La branche des semi-conducteurs à la peine
«La baisse des coûts est une bonne nouvelle sur la tendance long terme de l'IA. En revanche, cela interroge sur la valorisation et le positionnement qui entoure la tech américaine», ajoute Raphaël Thuin. La sortie du dernier modèle de DeepSeek coïncide par ailleurs avec la période de résultats d'entreprises: les données de Microsoft, Meta, Tesla et Apple sont attendues cette semaine.
«Tout ce qui a bénéficié de l'essor de l'IA ces derniers temps a connu une journée difficile aujourd'hui», commente auprès de l'AFP Karl Healing, de LBBW. La branche des semi-conducteurs, dont une grande partie de la croissance est liée à la demande pour l'IA en puces électroniques, a souffert.

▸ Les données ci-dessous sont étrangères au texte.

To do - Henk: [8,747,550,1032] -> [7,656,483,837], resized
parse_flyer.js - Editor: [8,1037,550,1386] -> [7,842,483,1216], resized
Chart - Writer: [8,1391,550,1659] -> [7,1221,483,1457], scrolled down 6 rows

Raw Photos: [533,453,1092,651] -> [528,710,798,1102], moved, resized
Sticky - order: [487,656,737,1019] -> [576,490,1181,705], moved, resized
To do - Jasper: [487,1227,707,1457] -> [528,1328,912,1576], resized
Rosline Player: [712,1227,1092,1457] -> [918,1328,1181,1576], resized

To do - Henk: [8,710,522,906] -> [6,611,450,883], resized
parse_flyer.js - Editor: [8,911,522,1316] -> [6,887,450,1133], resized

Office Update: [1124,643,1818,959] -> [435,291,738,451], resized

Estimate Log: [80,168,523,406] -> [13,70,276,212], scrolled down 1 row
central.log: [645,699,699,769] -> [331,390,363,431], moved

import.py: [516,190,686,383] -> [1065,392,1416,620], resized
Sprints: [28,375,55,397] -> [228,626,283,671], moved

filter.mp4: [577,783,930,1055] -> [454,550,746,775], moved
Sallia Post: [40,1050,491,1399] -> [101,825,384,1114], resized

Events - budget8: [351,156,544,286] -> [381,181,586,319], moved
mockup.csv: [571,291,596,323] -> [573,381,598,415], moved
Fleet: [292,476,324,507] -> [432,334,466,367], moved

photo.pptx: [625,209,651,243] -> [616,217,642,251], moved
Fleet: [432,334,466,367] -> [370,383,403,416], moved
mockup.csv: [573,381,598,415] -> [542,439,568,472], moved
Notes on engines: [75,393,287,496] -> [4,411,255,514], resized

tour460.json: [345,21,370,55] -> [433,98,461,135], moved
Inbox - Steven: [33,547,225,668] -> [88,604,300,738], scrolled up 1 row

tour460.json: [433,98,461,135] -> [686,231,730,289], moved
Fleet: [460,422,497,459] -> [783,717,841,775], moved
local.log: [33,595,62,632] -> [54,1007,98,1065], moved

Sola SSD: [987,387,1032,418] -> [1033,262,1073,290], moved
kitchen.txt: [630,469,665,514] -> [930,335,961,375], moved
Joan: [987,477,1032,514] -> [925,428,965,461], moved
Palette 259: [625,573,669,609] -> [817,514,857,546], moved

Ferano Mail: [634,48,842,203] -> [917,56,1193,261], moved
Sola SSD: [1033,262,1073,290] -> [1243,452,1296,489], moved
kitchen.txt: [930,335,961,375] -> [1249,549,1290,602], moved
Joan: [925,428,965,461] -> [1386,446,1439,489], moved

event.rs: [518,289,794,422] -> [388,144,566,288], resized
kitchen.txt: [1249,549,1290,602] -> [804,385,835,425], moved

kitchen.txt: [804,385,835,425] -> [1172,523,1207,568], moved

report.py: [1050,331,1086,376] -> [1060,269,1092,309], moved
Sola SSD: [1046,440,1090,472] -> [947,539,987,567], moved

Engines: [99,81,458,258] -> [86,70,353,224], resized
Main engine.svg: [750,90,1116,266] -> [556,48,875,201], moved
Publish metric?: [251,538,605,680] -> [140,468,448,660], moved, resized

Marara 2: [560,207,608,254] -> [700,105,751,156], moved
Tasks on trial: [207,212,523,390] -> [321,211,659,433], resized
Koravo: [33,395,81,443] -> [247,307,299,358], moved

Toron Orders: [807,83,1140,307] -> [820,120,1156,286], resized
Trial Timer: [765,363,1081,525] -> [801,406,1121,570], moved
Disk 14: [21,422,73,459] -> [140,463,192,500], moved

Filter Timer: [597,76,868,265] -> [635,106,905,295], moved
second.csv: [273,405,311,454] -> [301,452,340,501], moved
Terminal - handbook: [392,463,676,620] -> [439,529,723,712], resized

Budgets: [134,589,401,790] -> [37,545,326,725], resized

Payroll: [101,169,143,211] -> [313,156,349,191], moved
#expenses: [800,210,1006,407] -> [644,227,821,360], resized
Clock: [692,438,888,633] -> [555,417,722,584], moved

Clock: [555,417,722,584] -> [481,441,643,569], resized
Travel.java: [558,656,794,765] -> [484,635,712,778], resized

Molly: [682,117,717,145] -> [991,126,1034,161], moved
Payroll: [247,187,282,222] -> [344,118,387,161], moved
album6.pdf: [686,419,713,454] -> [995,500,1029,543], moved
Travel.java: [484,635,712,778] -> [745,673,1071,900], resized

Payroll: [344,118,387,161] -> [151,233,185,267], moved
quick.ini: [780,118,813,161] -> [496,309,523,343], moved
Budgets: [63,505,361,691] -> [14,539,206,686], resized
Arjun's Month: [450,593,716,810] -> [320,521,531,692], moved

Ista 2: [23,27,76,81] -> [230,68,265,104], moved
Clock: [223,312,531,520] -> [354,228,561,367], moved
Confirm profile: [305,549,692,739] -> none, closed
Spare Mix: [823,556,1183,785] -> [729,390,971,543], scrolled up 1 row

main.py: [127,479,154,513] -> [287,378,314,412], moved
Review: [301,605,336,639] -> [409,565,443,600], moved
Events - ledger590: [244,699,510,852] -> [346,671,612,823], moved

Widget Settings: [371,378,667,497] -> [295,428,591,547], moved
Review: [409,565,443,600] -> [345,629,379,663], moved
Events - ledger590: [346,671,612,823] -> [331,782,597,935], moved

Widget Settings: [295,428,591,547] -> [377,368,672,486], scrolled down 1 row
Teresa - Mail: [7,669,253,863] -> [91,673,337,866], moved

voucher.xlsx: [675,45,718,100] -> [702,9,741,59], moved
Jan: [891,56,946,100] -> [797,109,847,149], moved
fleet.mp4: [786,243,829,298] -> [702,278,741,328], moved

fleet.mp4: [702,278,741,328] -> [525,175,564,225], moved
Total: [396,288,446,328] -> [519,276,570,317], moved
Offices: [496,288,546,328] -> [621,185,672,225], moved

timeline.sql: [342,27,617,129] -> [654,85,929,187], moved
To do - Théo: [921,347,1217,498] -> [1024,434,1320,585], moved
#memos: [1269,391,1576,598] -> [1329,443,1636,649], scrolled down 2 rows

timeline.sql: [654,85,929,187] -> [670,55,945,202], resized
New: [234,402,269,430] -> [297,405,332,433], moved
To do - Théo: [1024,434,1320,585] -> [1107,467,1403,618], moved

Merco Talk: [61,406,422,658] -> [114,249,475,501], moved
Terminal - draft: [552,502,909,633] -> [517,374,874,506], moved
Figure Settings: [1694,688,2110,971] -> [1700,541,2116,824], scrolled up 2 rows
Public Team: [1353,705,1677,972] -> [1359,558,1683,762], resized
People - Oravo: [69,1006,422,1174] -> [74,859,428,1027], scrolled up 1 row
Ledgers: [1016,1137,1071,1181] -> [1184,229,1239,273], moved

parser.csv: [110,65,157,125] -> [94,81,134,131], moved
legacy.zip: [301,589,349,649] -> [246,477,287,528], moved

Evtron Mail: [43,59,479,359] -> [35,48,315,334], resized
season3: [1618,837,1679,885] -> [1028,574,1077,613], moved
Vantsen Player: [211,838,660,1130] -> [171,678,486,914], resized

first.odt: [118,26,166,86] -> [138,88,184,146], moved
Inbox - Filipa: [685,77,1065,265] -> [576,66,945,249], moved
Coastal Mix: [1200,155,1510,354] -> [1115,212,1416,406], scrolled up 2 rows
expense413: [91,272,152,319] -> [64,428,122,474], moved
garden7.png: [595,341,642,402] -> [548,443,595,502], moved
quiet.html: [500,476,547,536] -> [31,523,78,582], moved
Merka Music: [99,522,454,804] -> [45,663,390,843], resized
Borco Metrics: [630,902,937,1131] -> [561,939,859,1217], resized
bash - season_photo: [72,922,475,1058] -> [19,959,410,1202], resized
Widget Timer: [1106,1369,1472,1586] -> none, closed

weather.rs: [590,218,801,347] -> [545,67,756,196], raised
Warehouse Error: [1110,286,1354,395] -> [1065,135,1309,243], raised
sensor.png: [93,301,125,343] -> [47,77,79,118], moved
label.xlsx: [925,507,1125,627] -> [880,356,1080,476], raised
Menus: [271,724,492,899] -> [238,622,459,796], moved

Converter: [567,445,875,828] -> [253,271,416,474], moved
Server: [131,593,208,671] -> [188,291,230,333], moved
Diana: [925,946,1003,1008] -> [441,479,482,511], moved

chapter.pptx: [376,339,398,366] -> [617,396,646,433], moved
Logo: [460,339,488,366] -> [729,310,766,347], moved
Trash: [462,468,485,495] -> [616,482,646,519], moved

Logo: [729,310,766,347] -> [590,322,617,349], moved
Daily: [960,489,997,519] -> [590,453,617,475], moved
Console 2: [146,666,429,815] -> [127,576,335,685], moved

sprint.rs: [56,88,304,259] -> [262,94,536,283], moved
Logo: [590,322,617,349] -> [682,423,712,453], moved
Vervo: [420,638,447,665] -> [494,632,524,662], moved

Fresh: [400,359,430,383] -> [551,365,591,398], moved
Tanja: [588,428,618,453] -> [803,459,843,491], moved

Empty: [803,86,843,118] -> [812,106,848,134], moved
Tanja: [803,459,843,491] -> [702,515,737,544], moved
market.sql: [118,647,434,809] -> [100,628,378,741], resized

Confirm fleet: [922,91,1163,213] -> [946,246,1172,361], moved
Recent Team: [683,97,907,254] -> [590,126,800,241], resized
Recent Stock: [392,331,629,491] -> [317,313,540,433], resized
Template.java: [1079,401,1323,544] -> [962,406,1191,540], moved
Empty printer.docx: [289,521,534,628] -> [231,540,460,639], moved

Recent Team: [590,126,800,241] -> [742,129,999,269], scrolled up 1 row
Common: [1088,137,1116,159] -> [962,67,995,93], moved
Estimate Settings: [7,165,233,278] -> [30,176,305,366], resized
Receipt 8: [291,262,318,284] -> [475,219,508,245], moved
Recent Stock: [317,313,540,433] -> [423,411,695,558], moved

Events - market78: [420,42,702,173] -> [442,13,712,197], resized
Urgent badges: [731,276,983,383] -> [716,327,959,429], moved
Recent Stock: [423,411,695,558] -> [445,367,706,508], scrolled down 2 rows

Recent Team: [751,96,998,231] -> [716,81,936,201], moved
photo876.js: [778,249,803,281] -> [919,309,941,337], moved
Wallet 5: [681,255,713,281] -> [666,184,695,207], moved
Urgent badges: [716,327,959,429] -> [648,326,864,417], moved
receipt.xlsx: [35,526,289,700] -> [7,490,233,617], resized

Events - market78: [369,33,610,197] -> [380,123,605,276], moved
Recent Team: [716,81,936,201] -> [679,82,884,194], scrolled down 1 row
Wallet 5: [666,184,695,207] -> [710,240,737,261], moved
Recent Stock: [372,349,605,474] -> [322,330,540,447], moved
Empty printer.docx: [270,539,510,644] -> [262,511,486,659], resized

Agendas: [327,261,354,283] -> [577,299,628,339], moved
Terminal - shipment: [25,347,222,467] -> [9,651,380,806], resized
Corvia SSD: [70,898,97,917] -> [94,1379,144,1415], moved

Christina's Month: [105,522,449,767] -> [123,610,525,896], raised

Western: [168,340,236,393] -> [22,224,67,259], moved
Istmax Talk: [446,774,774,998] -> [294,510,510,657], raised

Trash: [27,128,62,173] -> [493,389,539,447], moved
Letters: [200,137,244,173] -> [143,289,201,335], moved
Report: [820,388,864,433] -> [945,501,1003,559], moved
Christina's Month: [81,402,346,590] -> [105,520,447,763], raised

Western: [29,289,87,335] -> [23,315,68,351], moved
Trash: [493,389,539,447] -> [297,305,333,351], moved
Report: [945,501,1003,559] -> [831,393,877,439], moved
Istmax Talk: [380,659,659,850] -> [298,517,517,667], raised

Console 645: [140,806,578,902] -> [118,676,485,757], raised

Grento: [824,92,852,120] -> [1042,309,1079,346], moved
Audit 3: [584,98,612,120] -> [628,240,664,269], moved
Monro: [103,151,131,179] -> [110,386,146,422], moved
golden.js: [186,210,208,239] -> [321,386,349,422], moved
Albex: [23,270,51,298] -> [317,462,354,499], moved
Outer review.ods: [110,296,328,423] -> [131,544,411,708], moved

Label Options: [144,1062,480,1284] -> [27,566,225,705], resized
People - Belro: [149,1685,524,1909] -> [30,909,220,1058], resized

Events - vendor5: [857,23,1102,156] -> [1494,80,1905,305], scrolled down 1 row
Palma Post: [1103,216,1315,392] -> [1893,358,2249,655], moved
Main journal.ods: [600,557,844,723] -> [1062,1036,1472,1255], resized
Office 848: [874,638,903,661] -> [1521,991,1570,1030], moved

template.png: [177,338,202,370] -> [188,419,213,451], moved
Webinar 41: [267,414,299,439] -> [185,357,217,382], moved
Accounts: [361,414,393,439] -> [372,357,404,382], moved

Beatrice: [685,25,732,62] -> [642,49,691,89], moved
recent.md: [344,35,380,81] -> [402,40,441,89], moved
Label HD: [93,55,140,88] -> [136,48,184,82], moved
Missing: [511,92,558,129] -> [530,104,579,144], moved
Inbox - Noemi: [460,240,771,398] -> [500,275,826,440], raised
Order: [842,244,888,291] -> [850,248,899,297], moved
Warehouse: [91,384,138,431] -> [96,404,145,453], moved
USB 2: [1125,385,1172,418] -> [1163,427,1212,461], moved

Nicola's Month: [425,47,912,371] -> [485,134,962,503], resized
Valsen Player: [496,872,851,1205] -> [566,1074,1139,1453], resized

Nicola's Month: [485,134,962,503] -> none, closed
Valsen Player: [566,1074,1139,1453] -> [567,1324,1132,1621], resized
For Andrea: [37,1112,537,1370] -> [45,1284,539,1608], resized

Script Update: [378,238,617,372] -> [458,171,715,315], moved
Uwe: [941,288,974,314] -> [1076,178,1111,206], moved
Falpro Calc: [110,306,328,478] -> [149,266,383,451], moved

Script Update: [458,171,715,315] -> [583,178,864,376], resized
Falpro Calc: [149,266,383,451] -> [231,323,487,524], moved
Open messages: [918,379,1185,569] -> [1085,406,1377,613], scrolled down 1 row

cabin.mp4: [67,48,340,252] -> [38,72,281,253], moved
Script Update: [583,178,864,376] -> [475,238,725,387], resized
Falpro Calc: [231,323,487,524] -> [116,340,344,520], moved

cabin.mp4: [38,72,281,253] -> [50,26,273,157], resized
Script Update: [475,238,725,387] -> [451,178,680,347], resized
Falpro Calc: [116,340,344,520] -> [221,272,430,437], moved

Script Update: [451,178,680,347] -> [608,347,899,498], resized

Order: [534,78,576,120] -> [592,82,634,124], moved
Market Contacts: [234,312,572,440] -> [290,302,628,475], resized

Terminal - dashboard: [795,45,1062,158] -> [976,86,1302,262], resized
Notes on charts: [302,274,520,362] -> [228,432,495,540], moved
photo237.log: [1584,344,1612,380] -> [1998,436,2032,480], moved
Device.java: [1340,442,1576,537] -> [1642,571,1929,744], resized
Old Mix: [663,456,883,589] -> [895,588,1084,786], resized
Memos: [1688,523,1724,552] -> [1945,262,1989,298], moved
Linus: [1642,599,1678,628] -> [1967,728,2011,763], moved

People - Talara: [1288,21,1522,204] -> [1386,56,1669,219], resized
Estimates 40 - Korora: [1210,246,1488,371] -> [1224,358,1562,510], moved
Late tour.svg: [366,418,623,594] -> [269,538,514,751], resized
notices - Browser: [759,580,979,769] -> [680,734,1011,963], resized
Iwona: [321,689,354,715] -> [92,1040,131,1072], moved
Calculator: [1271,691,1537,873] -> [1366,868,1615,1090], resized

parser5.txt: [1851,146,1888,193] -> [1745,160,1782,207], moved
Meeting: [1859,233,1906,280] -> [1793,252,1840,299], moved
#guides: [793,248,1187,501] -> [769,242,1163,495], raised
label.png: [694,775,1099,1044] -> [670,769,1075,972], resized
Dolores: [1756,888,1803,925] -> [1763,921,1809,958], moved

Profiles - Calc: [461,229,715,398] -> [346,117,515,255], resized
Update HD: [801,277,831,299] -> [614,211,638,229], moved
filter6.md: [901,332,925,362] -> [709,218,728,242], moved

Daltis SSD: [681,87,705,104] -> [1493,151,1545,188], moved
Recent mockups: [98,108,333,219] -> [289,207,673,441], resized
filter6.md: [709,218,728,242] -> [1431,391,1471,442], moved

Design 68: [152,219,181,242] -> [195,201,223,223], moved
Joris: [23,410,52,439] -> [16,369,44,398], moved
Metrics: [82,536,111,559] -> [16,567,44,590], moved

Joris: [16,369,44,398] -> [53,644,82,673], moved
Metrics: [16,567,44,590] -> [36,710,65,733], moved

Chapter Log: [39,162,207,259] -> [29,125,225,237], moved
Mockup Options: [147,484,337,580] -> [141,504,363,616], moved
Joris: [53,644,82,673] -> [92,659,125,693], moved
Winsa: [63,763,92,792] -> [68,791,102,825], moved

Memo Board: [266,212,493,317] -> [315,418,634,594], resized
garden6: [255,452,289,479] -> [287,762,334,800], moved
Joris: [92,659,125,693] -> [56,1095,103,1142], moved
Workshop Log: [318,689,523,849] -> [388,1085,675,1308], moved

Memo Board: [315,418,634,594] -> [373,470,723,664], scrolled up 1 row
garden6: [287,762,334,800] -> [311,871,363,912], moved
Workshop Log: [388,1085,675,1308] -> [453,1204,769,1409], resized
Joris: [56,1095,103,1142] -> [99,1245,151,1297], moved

Les titres du secteur énergétique plongent aussi
A Amsterdam, ASML a chuté de 7,01%, ASM de 12,15%, BE Semiconductor Industries de 8,17%. Soitec a reculé de 1,06% à Paris et Infineon de 1,91% à Francfort. A Wall Street, Broadcom a dévissé de 17,07%, AMD a lâché 6,37%, Micron a décroché de 11,53% et Marvell Technology a sombré de 11,71%.
Les titres du secteur énergétique se sont écroulés également à New York, DeepSeek remettant en question les besoins en énergie pour le développement de l'IA. Constellation Energy (-20,85%), Vistra Corp (-28,27%), Talen Energy (-21,59%) et GE Vernova (-21,52%) ont sombré.
Dans ce contexte de forte incertitude, les obligations d'Etat, valeurs refuges, étaient demandées, ce qui fait reculer leurs taux d'intérêt. L'emprunt américain atteignait 4,54% vers 22h50 GMT, contre 4,62% la veille en clôture.